Figure 4: HadaCore Kernel Speedup on NVIDIA A100 over Dao AI Lab Fast Hadamard Kernel
Color coded Speedup Table for NVIDIA A100, Green = Speedup over Baseline
Figure 5: HadaCore Kernel Speedup on NVIDIA H100 over Dao AI Lab Fast Hadamard Kernel
Color coded Speedup Table for NVIDIA H100, Green = Speedup over Baseline
We showcase our speedup as the input tensor size (labeled element count) in our charts increase. Element count is the number of elements in the target matrix we are rotating. For example, in multi-head attention:
The queries (Q), keys (K) and values (V) tensors are 4D tensors of size:
(batch_size, seq_len, n_heads, head_dim)
A Hadamard matrix of size head_dim
is applied to these activation tensors, so we refer to this as using a Hadamard size of head_dim
with an element count of:
batch_size*seq_len*n_heads*head_dim.
Common element counts for query rotations in an attention block:
Model Tokens | Prefill | Decoding |
Llama-2 70b | 33,554,432 elements 128 Hadamard size (1 batch * 64 heads * 4096 tokens * 128 dimensional embeddings per head per token) |
8192 elements 128 Hadamard size (1 batch * 64 heads * 1 token * 128 dimensional embeddings per head per token) |
Llama-3 8b | 33,554,432 elements 128 Hadamard size (1 batch * 32 heads * 8192 tokens * 128 dimensional embeddings per head per token) |
4,096 elements 128 Hadamard size (1 batch * 32 heads * 1 token * 128 dimensional embeddings per head per token) |
HadaCore achieves 1.1–1.4x speedup on A100 and 1.0–1.3x speedup on H100 over Dao AI Lab’s Fast Hadamard kernel, with a peak gain of 3.5x and 3.6x, respectively. For smaller sizes on H100, HadaCore’s gain decreases. For future work, we plan to incorporate usage of Hopper specific features like TMA and WGMMA for improved H100 performance.
MMLU Benchmarks
We evaluated MMLU scores on a Llama 3.1-8B inference workload where the FlashAttention computation was performed in FP8. Newer generation NVIDIA Hopper GPUs come equipped with FP8 Tensor Cores that deliver substantial compute gain over FP16.

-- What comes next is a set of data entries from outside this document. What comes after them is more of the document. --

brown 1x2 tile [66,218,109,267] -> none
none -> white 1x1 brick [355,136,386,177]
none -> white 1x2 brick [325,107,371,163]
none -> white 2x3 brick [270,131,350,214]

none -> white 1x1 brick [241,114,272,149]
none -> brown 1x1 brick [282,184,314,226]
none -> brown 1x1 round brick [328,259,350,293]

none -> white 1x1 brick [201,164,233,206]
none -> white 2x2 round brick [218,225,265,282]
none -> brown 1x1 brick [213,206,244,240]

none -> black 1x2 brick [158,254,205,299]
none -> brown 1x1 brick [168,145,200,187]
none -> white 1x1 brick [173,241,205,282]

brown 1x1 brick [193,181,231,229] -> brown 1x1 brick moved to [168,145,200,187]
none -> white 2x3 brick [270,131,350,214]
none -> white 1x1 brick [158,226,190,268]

Our results show the benefit of using HadaCore for accuracy preservation when combined with optimizations such as FP8 FlashAttention.
Format | Method | Llama3.1-8B Avg. 5-Shot MMLU Accuracy |
Q, K, V: FP16 FlashAttention: FP16 |
N/A | 65.38 |
Q, K, V: FP16 FlashAttention: FP8 |
No Hadamard | 64.40 |
Q, K, V: FP8 FlashAttention: FP8 |
HadaCore | 65.09 |
Q, K, V: FP8 FlashAttention: FP8 |
Dao AI Fast Hadamard Kernel | 65.45 |
Table 1: MMLU scores for Llama3.1 8B with FP16 baseline and FP8 attention using Hadamard transforms, comparing an implementation with explicit Hadamard matrix multiplications vs. HadaCore (higher is better)
From the above MMLU scores, we note that for Llama3.1-8B inference with FP8 attention, HadaCore improves the quantization error introduced from computing attention in a lower precision.
Conclusion
We showcased our speedups achieved by moving the Fast-Walsh Hadamard algorithm into a CUDA kernel that leverages Tensor Core acceleration and achieves a peak speedup of 3.5x and 3.6x over the Dao AI Fast-Hadamard kernel on NVIDIA A100 and H100, respectively.
Further, we showed on the MMLU benchmark that rotating with HadaCore maintains similar quantization error reduction to the Fast-Hadamard kernel, while providing computational acceleration.
Future Work
We plan to implement a Triton version of our kernel and experiment with more advanced techniques such as kernel fusion to support fused Hadamard transform and quantization. Further, we plan to extend our kernel to support BF16 Tensor Core compute.